Il fermo del ventiseienne è arrivato al termine di una serrata attività investigativa dei carabinieri. L’uomo è stato rintracciato all’interno di un casolare dove si era rifugiato e, secondo quanto riferito dagli inquirenti, aveva con sé il telefono cellulare e una carta di pagamento appartenenti al giornalista. Intanto proseguono gli accertamenti per chiarire ogni fase dell’accaduto.
A permettere agli investigatori di restringere il cerchio sarebbero stati diversi riscontri tecnici. Tra questi, un’impronta digitale trovata sull’auto di Esposito e l’analisi delle celle telefoniche agganciate dai dispositivi coinvolti. Nelle ultime ore sono emersi particolari che riguardano sia la sua identificazione sia il suo passato in Italia, elementi ritenuti utili per delineare un quadro più completo della vicenda.

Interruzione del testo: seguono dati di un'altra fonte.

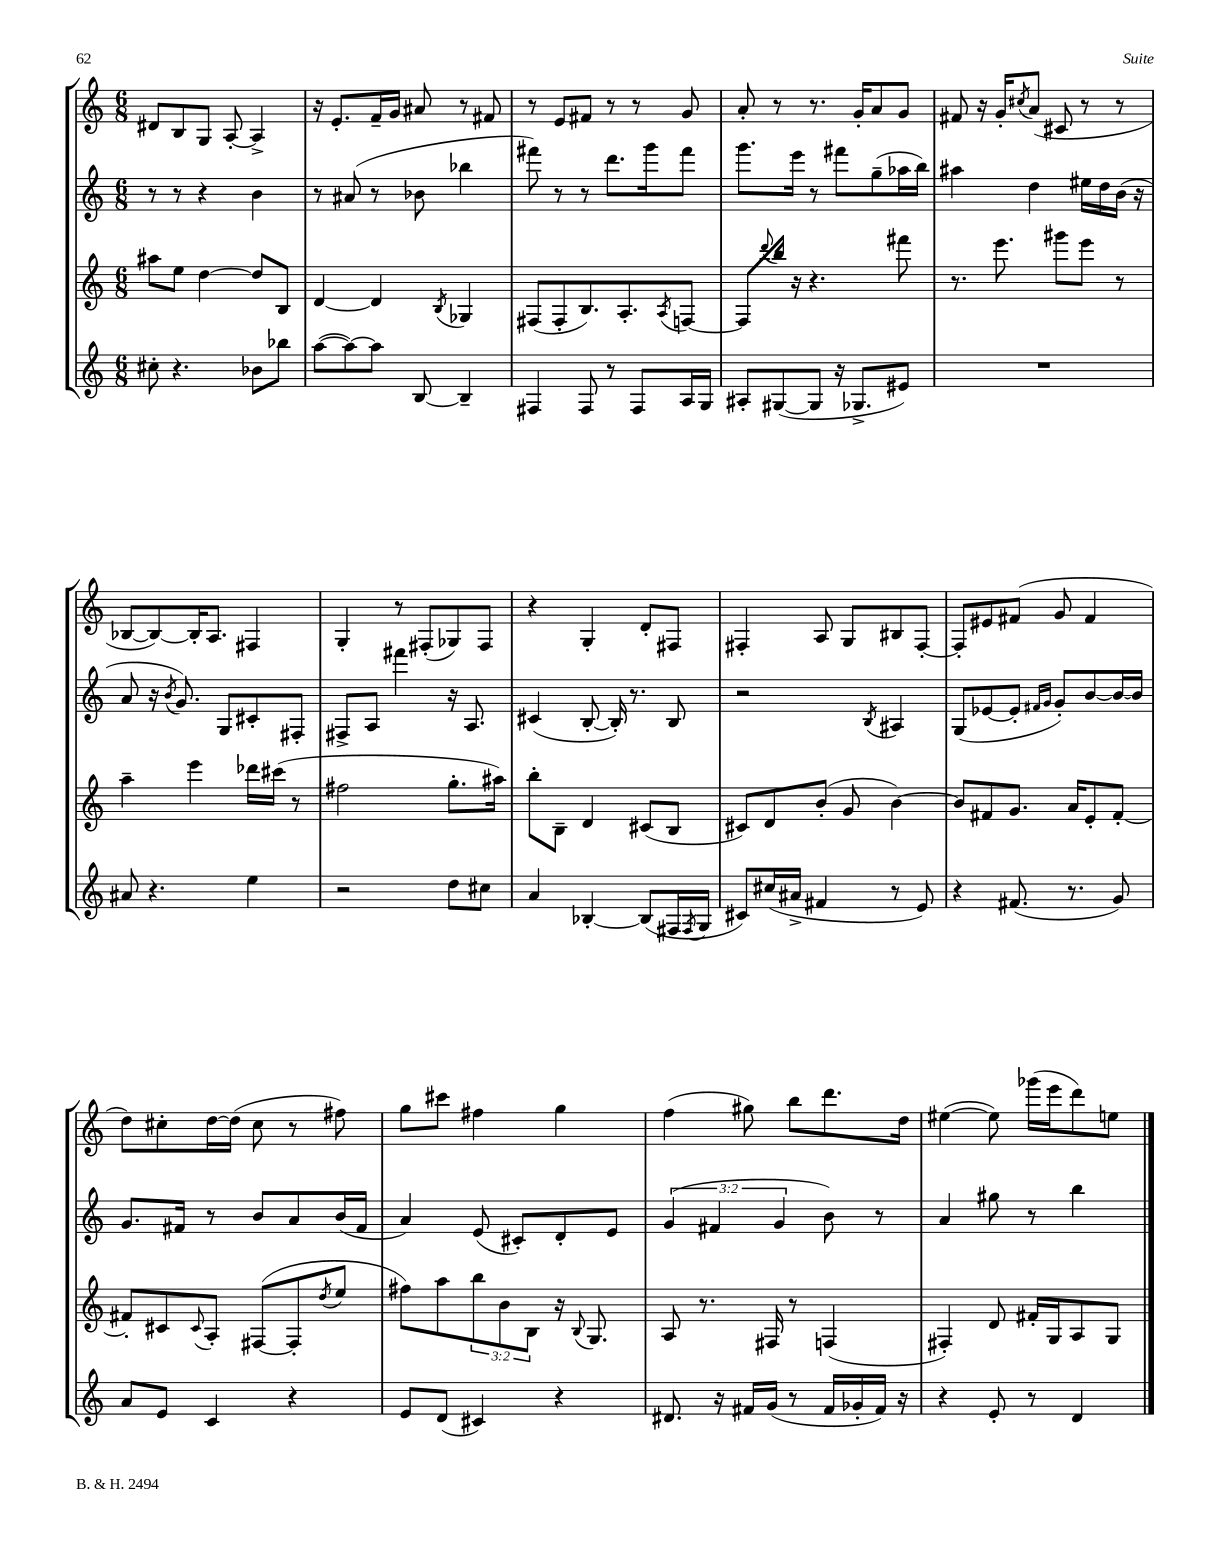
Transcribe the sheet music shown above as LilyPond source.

<<
\new StaffGroup <<
\new Staff = "s0" {
    \clef treble \key c \major \numericTimeSignature \time 6/8
    dis'8 b8 g8 a8~-. a4-> |
    r16 e'8.-. f'16-- g'16 ais'8 r8 fis'8 |
    r8 e'8 fis'8 r8 r8 g'8 |
    a'8-. r8 r8. g'16-. a'8 g'8 |
    fis'8 r16 g'16-. \acciaccatura { cis''8 } a'8( cis'8 r8 r8 |
    bes8~ bes8~) bes16-. a8. fis4 |
    g4-. r8 fis8-.( ges8) fis8 |
    r4 g4-. d'8-. fis8 |
    fis4-. a8 g8 bis8 fis8~-. |
    fis8-. eis'8 fis'8( g'8 fis'4 |
    d''8) cis''8-. d''16~ d''16( cis''8 r8 fis''8) |
    g''8 cis'''8 fis''4 g''4 |
    f''4( gis''8) b''8 d'''8. d''16 |
    eis''4~( eis''8) ges'''16( e'''16 d'''8) e''8 \bar "|." |
}
\new Staff = "s1" {
    \clef treble \key c \major \numericTimeSignature \time 6/8 \override Staff.TupletNumber.text = #tuplet-number::calc-fraction-text
    r8 r8 r4 b'4 |
    r8 ais'8( r8 bes'8 bes''4 |
    fis'''8) r8 r8 d'''8. g'''16 fis'''8 |
    g'''8. e'''16 r8 fis'''8 g''8--( aes''16 b''16) |
    ais''4 d''4 eis''16 d''16 b'16( r16 |
    a'8 r16 \acciaccatura { b'8 } g'8.) g8 cis'8-. fis8-. |
    fis8-> a8 fis'''4 r16 a8. |
    cis'4( b8~-. b16-.) r8. b8 |
    r2 \acciaccatura { b8 } ais4 |
    g8( ees'8~ ees'8-. \grace { fis'16 g'16 } g'8-.) b'8~ b'16~ b'16 |
    g'8. fis'16 r8 b'8 a'8 b'16( fis'16 |
    a'4) e'8( cis'8-.) d'8-. e'8 |
    \tuplet 3/2 { g'4( fis'4 g'4 } b'8) r8 |
    a'4 gis''8 r8 b''4 \bar "|." |
}
\new Staff = "s2" {
    \clef treble \key c \major \numericTimeSignature \time 6/8 \override Staff.TupletNumber.text = #tuplet-number::calc-fraction-text
    ais''8 e''8 d''4~ d''8 b8 |
    d'4~ d'4 \acciaccatura { b8 } ges4 |
    fis8( fis8-. b8.) a8.-. \acciaccatura { a8 } f8~ |
    f8 \appoggiatura { d'''8 } b''16 r16 r4. fis'''8 |
    r8. e'''8. gis'''8 e'''8 r8 |
    a''4-- e'''4 des'''16 cis'''16( r8 |
    fis''2 g''8.-. ais''16) |
    b''8-. b8-- d'4 cis'8( b8 |
    cis'8) d'8 b'8-.( g'8 b'4~) |
    b'8 fis'8 g'8. a'16 e'8-. fis'8~-. |
    fis'8-. cis'8 \appoggiatura { cis'8 } a8-. fis8~( fis8-. \acciaccatura { d''8 } e''8 |
    fis''8) a''8 \tuplet 3/2 { b''8 b'8 b8 } r16 \appoggiatura { b8 } g8. |
    a8 r8. fis16 r8 f4( |
    fis4-.) d'8 fis'16-. g16 a8 g8 \bar "|." |
}
\new Staff = "s3" {
    \clef treble \key c \major \numericTimeSignature \time 6/8
    cis''8-. r4. bes'8 bes''8 |
    a''8~( a''8~) a''8 b8~ b4-- |
    fis4 fis8 r8 fis8 a16 g16 |
    ais8-. gis8~( gis8 r16 ges8.-> eis'8) |
    R2. |
    ais'8 r4. e''4 |
    r2 d''8 cis''8 |
    a'4 bes4~-. bes8( fis16 \acciaccatura { fis8 } g16 |
    cis'8) cis''16( ais'16-> fis'4 r8 e'8) |
    r4 fis'8.( r8. g'8) |
    a'8 e'8 c'4 r4 |
    e'8 d'8( cis'4) r4 |
    dis'8. r16 fis'16 g'16( r8 fis'16 ges'16-. fis'16) r16 |
    r4 e'8-. r8 d'4 \bar "|." |
}
>>
>>
\layout { \context { \Score \remove "Bar_number_engraver" } }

E’ emerso infatti che il presunto responsabile, identificato come Ridha Rahmouni, cittadino tunisino di 26 anni, risultava già censito nelle banche dati delle forze di polizia anche con un alias, utilizzando il nome Ahmed. I rilievi segnaletici erano stati effettuati nell’agosto 2023 a Lampedusa e successivamente dalla Questura di Savona. Nel dicembre 2024 la Questura di Salerno gli aveva inoltre negato il permesso di soggiorno. Con un’altra identità risulta anche una denuncia per occupazione abusiva di un’abitazione nel Salernitano.
Sulla vicenda è intervenuto anche il vicepremier Matteo Salvini, che ha ringraziato le forze dell’ordine per il rapido intervento e ha ribadito la propria posizione sul tema dell’immigrazione irregolare e della sicurezza. L’inchiesta della Procura di Salerno prosegue per ricostruire con precisione le circostanze del delitto e accertare il movente che avrebbe portato al delitto.